» **Enunciado A**: De acordo com o texto de origem sobre João 10.17, quanto tempo durou o ministério terreno de Jesus?
» **Enunciado B**: Reescreva como lista o parágrafo do texto de origem que começa com "Por isso, o Pai me ama", conservando seus fatos principais.

Comentários no Evangelho de João

Comentários em João 10.17,18

Jo 10.17

"Por isso, o Pai me ama, porque eu dou a minha vida para a reassumir." (Jo 10.17). Jesus fez menção do amor do Pai por Ele em função da obra que Jesus veio realizar. Para compreendermos este amor precisamos retornar ao princípio de tudo, a criação dos céus e da terra. Quando Deus optou por criar havia uma única restrição: Deus não poderia criar seres impecáveis porque se o fizesse estaria criando outro Deus. Os seres racionais criados teriam, por consequência, opção de permanecer em estrita obediência a Deus ou desobedecer sua vontade. Como Deus é soberano, havia provisão para ambas as escolhas. Se a criatura optasse pela obediência viveria, senão morreria. A história é conhecida, o primeiro casal desobedeceu a Deus trazendo a morte para toda a humanidade. Este seria o fim da história se não fosse a firme determinação do Filho de Deus assumir o lugar do pecador, se fazendo criatura, isto é, servo, na forma de homem. Jesus, ao adotar esta atitude, chamou para si a ira de Deus por dispor a realizar o único sacrifício que poderia aplacar a justiça divina. Dar a vida não era tudo quanto Jesus tinha de fazer, antes este sacrifício tinha de ser produto de uma existência vivida em perfeita harmonia com seu Pai celestial. Foi por isso que Jesus realizou seu ministério terreno de três anos, não só para trazer as palavras de Deus, mas dar prova de uma vida indissolúvel diante de Deus para se qualificar como Cordeiro de Deus. Morto na cruz, seu sacrifício foi considerado satisfatório para Deus, sendo prova para nós o fato de Jesus ter ressuscitado ao terceiro dia e, depois, elevado aos céus, ocupando o trono a destra de Deus. Jesus permanecerá nesta posição até Deus, o Pai colocar todos seus inimigos debaixo de seus pés. A resultante de toda esta trajetória foi fazer-se ainda mais amado pelo Pai porque Jesus, em tudo, fez a vontade de Deus.

» **Informações fornecidas**:

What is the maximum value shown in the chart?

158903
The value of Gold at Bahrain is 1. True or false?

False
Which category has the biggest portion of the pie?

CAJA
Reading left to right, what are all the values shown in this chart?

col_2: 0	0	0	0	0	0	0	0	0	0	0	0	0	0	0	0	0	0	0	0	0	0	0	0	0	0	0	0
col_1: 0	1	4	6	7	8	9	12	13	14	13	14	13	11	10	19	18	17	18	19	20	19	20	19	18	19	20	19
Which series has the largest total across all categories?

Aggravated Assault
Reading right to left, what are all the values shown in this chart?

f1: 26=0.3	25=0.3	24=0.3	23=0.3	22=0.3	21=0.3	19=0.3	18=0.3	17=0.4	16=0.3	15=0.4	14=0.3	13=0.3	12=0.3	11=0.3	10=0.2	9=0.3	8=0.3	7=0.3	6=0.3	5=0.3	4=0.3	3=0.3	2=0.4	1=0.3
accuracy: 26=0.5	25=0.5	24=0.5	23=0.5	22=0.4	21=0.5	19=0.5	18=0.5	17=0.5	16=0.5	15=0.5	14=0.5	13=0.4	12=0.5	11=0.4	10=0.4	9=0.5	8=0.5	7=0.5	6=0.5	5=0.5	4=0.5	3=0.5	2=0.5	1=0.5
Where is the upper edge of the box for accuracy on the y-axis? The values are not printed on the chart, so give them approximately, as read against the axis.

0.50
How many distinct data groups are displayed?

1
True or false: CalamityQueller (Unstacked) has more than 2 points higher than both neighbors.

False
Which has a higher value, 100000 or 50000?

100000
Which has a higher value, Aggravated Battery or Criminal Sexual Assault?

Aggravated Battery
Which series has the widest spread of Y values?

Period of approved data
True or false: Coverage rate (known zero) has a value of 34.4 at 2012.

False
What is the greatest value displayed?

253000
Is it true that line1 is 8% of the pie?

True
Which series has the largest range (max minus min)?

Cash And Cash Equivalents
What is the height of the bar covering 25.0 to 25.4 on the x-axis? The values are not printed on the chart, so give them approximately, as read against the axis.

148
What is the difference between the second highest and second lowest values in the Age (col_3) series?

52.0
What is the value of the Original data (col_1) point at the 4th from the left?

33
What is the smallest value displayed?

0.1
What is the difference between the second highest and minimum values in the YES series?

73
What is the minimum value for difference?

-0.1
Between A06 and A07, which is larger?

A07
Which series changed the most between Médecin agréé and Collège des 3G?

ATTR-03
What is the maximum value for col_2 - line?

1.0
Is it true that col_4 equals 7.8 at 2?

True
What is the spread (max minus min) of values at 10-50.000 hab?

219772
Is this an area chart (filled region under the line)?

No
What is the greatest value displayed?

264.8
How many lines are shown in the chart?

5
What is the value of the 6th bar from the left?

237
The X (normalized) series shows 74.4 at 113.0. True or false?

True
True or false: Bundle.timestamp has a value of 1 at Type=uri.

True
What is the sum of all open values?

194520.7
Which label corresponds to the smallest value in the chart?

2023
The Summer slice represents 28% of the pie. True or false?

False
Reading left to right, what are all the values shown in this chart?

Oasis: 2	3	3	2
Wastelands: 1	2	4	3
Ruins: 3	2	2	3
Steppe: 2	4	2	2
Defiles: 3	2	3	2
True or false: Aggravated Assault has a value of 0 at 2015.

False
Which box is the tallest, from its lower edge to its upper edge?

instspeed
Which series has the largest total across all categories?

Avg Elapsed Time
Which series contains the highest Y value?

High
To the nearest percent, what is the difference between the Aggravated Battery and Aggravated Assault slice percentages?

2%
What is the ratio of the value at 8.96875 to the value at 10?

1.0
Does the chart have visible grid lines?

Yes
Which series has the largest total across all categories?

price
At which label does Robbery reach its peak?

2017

» **Resposta redigida A**: Três anos.

» **Resposta redigida B**:
- Em Jo 10.17, Jesus menciona o amor do Pai por Ele em função da obra que veio realizar.
- Entender esse amor exige voltar à criação dos céus e da terra.
- Ao criar, Deus não poderia fazer seres impecáveis, pois estaria criando outro Deus.
- Os seres racionais podiam obedecer ou desobedecer a Deus: obedecendo viveriam, desobedecendo morreriam.
- O primeiro casal desobedeceu e trouxe a morte para toda a humanidade.
- O Filho de Deus decidiu tomar o lugar do pecador, fazendo-se servo na forma de homem, e chamou para si a ira de Deus ao realizar o único sacrifício capaz de aplacar a justiça divina.
- Esse sacrifício tinha de resultar de uma vida em perfeita harmonia com o Pai. Por isso, Jesus exerceu um ministério terreno de três anos, trazendo as palavras de Deus e qualificando-se como Cordeiro de Deus.
- O sacrifício na cruz foi aceito por Deus. A prova disso é a ressurreição ao terceiro dia e a elevação aos céus, à destra de Deus, onde Jesus ficará até que o Pai ponha todos os seus inimigos debaixo de seus pés.
- Como resultado, Jesus tornou-se ainda mais amado pelo Pai, porque em tudo fez a vontade de Deus.